● **Page text**:
————
# 100 torque or avet sx mc or mxl



## fshgut (Sep 10, 2010)

any opinions . for chunking and diistance casting.im a newb.


----------



## Ichabod (Sep 5, 2010)

*Penn TRQ 100 Star drag*

I "graduated" from a Penn 209 to this reel. The difference is night and day. It is small and "stocky" with a MONSTER drag. It seems like a cadillac when I fish it. As far as distance goes, I think it can be thrown a long way I'm just not good caster. I can only manage 419 feet with an 8oz pyramid and a "fake" bait using a homemade clip down rig while throwing into the cornfield (cut of course). This was with a 10' Ugly Stik rod. I'm sure that a good caster with a better rod could throw into the stratosphere with this reel. My 2 cents. Chris


----------



## Hooked Up (Feb 6, 2009)

when u threw that rig 419 feet ....you should of started calling yourself a great caster


----------



## Ichabod (Sep 5, 2010)

*no way!!*

419' compared to what some of the guys on this forum throw is nothing. Buth thanks for the words of encouragement. Chris.


----------



## SteveZ (Nov 30, 2006)

Ichabod said:


> 419 feet with an 8oz pyramid and a "fake" bait using a homemade clip down rig while throwing....a 10' Ugly Stik rod.


Jeff is right...this is an outstanding effort.


----------



## fshgut (Sep 10, 2010)

419ft is great i am still learning on a squidder and would like to know the size 
difference on these reels.


----------



## Ichabod (Sep 5, 2010)

*which reels for size comparison?*

Are you talking about the reels in the original inquiry or your squidder versus another reel?


----------



## Tommy (Jan 24, 2001)

419' with a 10' ugly stick, 8oz and fake bait is great casting.

Tommy


----------



## Ichabod (Sep 5, 2010)

*Are y'all kidding me?*

Seriously, are y'all just picking on me? I forgot to mention in my initial post that the TRQ100 is a fairly heavy reel. Probably not an issue for fishing with bait but it's probably too heavy for fishing with plugs/lures.

On a side note, Mr. Farmer do you live in Wilmington or Rocky Point NC? I was trying to figure out how far it is from me to you as I am interested in a rod.

Chris.


----------



## Tommy (Jan 24, 2001)

My mailing address is in Rocky Point but I actually live closer to Hampstead, which is about 15 miles NE of Wilmington.

Tommy


----------



## fish bucket (Dec 5, 2002)

not picking on you.
with that rod/reel and 8nbait,that is 1 heck of a cast!


----------
————
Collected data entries
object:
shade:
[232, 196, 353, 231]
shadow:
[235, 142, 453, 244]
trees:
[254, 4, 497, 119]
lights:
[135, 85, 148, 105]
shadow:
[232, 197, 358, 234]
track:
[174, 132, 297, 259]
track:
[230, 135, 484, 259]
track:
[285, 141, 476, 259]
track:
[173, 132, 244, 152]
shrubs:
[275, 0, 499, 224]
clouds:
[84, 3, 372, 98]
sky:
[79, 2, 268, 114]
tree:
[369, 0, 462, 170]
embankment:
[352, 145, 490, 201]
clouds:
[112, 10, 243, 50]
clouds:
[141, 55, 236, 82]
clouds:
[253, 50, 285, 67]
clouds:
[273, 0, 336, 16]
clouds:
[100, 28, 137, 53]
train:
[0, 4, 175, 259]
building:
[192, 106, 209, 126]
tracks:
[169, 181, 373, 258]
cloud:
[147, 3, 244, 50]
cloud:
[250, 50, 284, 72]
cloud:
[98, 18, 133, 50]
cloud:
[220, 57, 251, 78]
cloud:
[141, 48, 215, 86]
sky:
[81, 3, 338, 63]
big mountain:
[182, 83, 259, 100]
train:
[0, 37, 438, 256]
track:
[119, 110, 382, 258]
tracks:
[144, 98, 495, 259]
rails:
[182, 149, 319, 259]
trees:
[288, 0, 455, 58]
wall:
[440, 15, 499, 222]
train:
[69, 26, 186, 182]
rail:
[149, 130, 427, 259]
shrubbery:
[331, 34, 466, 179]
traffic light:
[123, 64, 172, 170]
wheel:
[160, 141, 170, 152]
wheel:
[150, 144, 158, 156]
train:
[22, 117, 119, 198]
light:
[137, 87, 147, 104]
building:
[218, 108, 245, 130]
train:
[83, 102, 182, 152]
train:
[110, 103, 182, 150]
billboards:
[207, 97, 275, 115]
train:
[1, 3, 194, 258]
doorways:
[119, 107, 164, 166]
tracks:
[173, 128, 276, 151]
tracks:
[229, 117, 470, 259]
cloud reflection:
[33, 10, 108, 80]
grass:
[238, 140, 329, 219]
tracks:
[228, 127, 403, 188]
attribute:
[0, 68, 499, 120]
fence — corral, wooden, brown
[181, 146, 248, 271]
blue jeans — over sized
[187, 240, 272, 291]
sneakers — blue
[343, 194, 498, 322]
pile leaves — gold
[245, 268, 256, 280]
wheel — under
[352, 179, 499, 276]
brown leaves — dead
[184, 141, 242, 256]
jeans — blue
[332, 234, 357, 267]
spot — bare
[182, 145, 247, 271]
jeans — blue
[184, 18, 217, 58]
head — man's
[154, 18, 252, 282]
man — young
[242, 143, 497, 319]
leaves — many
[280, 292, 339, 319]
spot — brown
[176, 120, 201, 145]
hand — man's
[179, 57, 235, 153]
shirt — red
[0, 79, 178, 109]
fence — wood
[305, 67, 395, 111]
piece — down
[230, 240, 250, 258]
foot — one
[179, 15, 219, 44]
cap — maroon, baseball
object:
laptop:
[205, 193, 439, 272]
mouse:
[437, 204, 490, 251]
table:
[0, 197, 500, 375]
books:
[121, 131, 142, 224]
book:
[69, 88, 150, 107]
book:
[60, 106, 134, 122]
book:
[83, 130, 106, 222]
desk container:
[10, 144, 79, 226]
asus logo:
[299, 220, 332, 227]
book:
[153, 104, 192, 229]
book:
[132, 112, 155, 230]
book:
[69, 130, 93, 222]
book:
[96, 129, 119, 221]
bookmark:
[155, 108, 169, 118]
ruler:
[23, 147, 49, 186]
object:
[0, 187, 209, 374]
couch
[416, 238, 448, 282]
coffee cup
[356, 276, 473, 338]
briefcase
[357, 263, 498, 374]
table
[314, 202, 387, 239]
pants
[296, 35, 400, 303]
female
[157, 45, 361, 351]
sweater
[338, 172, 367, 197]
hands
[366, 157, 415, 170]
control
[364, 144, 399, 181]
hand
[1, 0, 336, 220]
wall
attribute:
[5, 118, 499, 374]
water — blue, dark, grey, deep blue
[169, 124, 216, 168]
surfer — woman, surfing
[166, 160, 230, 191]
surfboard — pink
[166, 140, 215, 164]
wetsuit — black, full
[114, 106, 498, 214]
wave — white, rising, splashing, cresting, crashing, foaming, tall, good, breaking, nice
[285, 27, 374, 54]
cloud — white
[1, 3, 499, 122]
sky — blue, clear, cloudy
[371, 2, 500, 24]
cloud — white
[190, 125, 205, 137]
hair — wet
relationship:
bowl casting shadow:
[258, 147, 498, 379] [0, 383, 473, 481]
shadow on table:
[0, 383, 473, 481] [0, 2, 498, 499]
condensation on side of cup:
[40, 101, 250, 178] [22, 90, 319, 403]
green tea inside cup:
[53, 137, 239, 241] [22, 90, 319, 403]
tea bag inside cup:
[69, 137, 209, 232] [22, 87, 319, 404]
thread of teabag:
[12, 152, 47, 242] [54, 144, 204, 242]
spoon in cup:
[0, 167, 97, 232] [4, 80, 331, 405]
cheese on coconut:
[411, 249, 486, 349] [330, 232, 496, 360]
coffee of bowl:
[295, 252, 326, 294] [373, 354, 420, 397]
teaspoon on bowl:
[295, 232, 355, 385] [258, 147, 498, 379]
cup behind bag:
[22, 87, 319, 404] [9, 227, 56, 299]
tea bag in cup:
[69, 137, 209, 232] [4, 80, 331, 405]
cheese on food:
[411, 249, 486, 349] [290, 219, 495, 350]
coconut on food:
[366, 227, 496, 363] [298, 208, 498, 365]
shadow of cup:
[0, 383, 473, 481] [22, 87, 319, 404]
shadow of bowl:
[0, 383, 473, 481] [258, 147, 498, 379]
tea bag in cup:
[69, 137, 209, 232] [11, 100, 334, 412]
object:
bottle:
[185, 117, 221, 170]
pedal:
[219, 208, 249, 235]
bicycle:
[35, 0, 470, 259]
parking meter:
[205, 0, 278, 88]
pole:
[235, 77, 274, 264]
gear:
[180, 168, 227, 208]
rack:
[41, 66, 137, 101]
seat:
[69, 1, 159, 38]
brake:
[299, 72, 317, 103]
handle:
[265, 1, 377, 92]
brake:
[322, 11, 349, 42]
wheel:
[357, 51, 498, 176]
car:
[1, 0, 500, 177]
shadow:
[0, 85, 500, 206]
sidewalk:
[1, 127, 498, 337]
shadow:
————
Answer these questions about the forum thread on fishing reels:
1. Which reel did Ichabod move up from to the Penn TRQ 100?
2. What length of rod did Ichabod use for the 419-foot cast?
3. Which town does Tommy say he actually lives closer to?
Work only from the forum thread.

1. A Penn 209.
2. A 10-foot Ugly Stik rod.
3. Hampstead.